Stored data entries
*** Begin section ***

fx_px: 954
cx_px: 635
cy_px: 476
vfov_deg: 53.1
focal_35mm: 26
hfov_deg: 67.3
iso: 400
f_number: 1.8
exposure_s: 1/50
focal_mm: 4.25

*** End section ***
*** Begin section ***

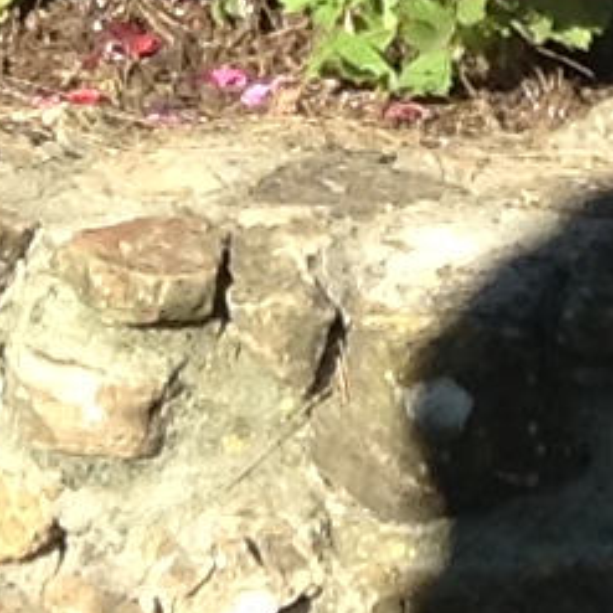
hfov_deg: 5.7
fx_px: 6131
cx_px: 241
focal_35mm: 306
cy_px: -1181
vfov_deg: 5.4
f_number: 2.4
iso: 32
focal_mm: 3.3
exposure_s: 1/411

*** End section ***
*** Begin section ***

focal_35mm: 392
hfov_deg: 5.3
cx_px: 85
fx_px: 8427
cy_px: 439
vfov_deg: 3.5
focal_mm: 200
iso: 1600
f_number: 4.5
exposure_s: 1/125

*** End section ***

Scan the records above for the lines holding "focal_35mm: 306" and "exposure_s: 1/411". Transcribe those two and every line between them word for word, and no others.

Response to this task
focal_35mm: 306
cy_px: -1181
vfov_deg: 5.4
f_number: 2.4
iso: 32
focal_mm: 3.3
exposure_s: 1/411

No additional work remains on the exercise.